**Activity:** Leaving the pictures aside, transcribe every line below exactly.

**Data to examine:**
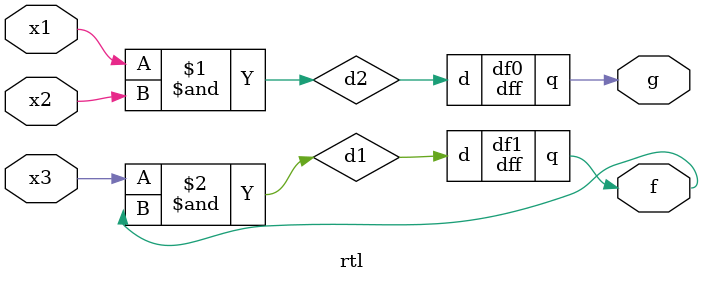
<source format=v>
module dff(
  input clk, rst,
  input d,
  output reg q
);
  always@(posedge clk) begin
    if(rst)
    	q<=0;
    else
    	q<=q;
  end
endmodule

module rtl(
  input x1,x2,x3,
  output g,f
);
  wire d1,d2;
  assign d2 = x1&x2;
  dff df1(.d(d1),.q(f));
  assign d1=x3&f;
  dff df0(.d(d2),.q(g));
endmodule

</source>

**Response area:**
<source format=v>
module dff(
  input clk, rst,
  input d,
  output reg q
);
  always@(posedge clk) begin
    if(rst)
    	q<=0;
    else
    	q<=q;
  end
endmodule

module rtl(
  input x1,x2,x3,
  output g,f
);
  wire d1,d2;
  assign d2 = x1&x2;
  dff df1(.d(d1),.q(f));
  assign d1=x3&f;
  dff df0(.d(d2),.q(g));
endmodule

</source>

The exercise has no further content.